Dipoto, who along with manager Scott Servais joined 710 ESPN Seattle’s “Justin and Gee” for interviews from the Mariners’ pre-spring training luncheon at Safeco Field on Thursday, said he expects the team to be in the running this season for its first American League West title since 2001.
“I don’t see why we can’t compete for this division championship,” he said. “I think we’re a team that should win somewhere in the mid-80s and let the rest fall where it may. And if we’ve done what we were supposed to do culturally, if we’ve done what we were supposed to do strategically and the players stay healthy, we’re gonna wind up in a pretty good position.”
There’s plenty of reasons Dipoto has that much faith in the team, but one jumps out above them all – he built the roster with Safeco Field in mind, something he feels is an opportunity unique to the Mariners to turn into an edge.
“It was probably the predominant factor in our offseason, really,” Dipoto said of building around Safeco’s spacious dimensions. “If you understand what the ballpark allows you to do, and you build a team accordingly, you have a chance to create an advantage … Here we have a great advantage in that we can build to a ballpark that allows us a model of success.”
That model includes focusing on speed and defense in the outfield, which the Mariners have done with the additions of Nori Aoki and Leonys Martin, and relying on pitchers who give them opportunities to chase down fly balls.
“It’s understanding that there’s a lot of ground to cover out there so the outfielders needed to be a little rangier than they’ve been in the past. It’s also understanding that the ballpark is particularly friendly to the pitcher,” Dipoto said. “We don’t have to be as discerning in the ground-ball vs. fly-ball pitcher. A fly-ball pitcher here at Safeco works perfectly well.”

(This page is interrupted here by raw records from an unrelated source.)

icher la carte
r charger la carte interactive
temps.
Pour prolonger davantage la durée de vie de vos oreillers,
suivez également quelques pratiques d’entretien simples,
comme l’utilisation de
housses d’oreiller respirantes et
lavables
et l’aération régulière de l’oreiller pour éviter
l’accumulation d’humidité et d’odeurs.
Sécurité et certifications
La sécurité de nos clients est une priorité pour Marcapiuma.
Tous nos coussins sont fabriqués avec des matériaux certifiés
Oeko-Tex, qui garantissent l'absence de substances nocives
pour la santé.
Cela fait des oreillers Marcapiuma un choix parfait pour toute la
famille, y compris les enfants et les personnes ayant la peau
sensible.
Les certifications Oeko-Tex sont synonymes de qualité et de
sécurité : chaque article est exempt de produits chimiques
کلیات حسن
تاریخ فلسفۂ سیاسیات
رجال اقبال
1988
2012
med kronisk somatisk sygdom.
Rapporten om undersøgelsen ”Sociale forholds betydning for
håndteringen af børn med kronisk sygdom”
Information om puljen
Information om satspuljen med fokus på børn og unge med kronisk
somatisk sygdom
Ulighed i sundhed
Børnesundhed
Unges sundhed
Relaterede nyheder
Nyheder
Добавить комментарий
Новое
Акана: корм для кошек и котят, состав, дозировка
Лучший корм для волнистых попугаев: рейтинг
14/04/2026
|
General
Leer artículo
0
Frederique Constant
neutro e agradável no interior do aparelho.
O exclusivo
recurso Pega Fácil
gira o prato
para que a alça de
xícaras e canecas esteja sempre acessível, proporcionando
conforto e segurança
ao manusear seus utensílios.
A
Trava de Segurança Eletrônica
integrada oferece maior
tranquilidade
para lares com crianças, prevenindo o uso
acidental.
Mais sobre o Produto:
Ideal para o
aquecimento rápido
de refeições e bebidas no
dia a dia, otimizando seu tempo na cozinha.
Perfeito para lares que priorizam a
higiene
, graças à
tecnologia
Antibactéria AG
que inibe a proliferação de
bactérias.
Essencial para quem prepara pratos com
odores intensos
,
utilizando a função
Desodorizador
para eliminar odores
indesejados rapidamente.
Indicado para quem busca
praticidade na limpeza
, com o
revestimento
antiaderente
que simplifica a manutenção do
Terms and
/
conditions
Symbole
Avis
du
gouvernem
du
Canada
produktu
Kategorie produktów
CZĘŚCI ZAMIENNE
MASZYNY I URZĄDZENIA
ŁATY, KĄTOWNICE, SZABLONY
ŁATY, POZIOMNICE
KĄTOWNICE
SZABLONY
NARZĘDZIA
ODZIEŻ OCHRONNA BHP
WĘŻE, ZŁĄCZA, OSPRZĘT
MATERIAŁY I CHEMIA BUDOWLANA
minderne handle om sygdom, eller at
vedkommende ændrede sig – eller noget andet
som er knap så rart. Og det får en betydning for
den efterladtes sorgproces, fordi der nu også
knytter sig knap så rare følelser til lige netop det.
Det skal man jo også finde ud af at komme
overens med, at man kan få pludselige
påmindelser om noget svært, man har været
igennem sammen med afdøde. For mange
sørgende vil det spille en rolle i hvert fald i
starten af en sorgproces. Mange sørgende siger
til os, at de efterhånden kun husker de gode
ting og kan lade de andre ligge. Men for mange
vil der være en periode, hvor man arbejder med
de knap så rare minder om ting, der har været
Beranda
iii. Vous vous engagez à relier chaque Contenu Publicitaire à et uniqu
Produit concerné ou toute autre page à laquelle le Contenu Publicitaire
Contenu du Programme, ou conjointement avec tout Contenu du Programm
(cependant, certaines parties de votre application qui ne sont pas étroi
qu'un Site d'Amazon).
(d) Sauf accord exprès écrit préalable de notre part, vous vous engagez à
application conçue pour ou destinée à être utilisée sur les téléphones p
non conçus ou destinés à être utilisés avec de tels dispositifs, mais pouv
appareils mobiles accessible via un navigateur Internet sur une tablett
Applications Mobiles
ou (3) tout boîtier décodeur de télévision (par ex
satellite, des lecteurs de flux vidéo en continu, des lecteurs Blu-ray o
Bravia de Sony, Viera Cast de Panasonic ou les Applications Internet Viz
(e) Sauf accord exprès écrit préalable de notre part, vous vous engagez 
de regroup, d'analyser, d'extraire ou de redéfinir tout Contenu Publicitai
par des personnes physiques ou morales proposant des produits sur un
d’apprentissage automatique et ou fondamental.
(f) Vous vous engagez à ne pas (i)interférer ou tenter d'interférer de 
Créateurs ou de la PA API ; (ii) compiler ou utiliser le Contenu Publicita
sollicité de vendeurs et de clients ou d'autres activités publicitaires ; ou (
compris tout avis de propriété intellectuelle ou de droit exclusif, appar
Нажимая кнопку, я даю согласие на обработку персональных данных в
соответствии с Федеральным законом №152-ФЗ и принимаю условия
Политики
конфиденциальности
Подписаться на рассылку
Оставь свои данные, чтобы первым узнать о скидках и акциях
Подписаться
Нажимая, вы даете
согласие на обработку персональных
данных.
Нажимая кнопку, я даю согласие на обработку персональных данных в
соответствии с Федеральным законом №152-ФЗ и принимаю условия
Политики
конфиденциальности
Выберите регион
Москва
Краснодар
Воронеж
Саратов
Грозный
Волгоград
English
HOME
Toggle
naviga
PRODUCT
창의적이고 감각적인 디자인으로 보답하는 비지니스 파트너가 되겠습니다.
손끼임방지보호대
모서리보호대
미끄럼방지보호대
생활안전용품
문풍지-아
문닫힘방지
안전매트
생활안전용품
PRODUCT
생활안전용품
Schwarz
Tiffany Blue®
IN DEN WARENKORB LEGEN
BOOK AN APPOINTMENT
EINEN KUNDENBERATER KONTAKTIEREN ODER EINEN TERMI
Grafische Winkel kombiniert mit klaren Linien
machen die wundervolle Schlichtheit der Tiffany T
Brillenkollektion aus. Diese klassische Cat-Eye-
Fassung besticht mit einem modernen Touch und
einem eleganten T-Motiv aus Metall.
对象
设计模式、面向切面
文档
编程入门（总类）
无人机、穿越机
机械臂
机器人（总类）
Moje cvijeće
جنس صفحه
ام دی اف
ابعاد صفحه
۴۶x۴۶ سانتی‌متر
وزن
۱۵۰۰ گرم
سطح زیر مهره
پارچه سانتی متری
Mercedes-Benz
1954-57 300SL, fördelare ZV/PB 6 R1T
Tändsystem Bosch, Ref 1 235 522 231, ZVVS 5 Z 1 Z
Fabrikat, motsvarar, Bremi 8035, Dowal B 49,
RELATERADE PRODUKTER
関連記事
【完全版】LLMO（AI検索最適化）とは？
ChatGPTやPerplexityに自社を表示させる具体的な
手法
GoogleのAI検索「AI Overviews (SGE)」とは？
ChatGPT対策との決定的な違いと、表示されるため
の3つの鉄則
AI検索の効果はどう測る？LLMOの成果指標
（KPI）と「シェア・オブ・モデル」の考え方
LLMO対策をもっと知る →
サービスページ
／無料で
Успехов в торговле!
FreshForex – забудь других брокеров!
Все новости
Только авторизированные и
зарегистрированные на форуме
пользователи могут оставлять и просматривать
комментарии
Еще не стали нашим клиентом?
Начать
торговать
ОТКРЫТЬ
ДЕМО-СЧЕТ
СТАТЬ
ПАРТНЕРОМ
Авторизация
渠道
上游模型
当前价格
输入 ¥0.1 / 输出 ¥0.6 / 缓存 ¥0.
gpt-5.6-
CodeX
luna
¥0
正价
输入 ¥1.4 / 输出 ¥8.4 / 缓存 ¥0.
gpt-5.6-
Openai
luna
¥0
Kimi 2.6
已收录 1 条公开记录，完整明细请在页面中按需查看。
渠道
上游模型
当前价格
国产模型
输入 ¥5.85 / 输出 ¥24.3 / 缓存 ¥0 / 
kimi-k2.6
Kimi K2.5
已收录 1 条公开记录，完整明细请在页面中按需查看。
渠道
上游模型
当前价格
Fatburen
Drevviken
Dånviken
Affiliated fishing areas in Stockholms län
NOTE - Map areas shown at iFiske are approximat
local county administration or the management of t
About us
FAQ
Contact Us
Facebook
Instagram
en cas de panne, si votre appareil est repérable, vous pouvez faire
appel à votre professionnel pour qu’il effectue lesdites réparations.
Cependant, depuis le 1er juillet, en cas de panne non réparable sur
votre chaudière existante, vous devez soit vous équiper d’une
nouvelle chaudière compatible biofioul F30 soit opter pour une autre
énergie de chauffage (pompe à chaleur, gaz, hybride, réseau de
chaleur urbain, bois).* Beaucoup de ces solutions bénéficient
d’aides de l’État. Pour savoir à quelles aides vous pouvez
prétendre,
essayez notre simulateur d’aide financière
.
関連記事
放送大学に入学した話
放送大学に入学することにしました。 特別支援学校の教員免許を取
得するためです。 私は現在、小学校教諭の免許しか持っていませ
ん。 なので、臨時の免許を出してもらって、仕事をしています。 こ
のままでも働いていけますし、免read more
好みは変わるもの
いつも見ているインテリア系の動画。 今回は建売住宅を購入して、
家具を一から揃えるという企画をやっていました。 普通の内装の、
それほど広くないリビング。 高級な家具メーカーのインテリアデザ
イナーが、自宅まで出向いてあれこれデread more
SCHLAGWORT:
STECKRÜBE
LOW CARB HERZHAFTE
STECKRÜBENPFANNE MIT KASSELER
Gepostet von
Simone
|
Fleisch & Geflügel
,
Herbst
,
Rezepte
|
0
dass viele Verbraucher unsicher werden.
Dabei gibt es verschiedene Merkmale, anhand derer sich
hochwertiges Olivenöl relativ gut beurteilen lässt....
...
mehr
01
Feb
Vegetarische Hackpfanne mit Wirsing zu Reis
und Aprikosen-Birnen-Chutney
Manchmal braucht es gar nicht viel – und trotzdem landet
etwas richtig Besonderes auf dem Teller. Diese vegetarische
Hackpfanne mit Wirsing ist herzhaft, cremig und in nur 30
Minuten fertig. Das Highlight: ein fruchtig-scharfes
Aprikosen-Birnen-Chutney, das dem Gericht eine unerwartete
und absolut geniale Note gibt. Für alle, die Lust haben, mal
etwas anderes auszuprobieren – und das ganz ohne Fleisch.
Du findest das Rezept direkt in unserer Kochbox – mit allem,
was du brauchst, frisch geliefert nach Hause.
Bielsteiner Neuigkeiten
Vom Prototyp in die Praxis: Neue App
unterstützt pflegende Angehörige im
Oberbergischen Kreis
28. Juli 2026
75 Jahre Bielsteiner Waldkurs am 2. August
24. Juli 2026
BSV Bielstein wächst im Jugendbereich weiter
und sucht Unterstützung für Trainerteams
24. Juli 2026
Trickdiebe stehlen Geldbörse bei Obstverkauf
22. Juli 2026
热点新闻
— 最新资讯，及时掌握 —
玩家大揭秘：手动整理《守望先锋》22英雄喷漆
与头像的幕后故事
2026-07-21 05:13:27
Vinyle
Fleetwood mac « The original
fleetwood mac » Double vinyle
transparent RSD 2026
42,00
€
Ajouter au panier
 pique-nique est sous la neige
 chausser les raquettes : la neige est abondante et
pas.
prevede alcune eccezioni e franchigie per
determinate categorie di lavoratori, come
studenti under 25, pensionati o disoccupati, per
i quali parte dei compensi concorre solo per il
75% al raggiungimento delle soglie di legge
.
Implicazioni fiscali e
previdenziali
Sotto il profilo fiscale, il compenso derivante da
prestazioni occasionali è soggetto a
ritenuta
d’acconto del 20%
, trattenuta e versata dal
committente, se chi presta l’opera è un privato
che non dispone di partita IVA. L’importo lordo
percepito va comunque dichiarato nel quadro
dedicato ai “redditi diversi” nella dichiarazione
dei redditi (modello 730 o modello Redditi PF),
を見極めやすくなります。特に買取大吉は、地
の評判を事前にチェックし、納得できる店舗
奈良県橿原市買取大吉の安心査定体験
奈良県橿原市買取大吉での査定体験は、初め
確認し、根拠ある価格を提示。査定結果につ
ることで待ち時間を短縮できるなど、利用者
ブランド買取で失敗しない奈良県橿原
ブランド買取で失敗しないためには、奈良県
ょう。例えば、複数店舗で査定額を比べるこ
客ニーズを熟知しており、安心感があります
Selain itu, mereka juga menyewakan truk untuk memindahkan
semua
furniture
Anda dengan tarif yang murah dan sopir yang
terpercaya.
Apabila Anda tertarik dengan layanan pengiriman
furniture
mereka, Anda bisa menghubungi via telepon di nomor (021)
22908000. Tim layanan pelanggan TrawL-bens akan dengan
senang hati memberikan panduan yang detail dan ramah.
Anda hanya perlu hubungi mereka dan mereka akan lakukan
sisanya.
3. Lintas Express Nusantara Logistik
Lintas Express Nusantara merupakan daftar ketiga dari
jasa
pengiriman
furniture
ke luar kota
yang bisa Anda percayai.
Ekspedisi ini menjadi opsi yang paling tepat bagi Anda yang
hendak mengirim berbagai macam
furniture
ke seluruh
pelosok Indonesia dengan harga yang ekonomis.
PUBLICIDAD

Pitchers with fly-ball tendencies can help the Mariners in a few other ballparks they frequent, as well.
“Frankly I’ve spent the last four years in the American League West, and whether it be here or in Anaheim or in Oakland, we have a division that treats fly-ball pitchers better than most,” said Dipoto, who was the Angels GM from the 2011 offseason until he stepped down last July. “We were able to go out and access another element of pitcher, the strikeout-fly ball guy, who generally flies under the radar a little bit and they’re a little easier to attain.”
Adding those cheaper types of pitchers has given Seattle quite the depth at starting pitcher, with acquisitions Wade Miley and Nate Karns expected to join ace Felix Hernandez, No. 2 man Hisashi Iwakuma and the up-and-coming Taijuan Walker in the rotation, while James Paxton, Mike Montgomery and Vidal Nuno are still in the mix in case of emergency.
“I think our starting rotation is as deep as any in the division,” Dipoto said.
Where the Mariners aren’t as stable, though, is the bullpen. Dipoto wasn’t afraid to mention that fact, either.
“We need to get a little bit lucky with a couple of the guys in the bullpen and see a turnaround in the middle roles,” he said, “but we do feel like that with Steve Cishek and Joaquin Benoit and Charlie Furbush, particularly those three guys give us legit back-end guys who’ve done this in this league, and there’s no reason they shouldn’t continue to do it.”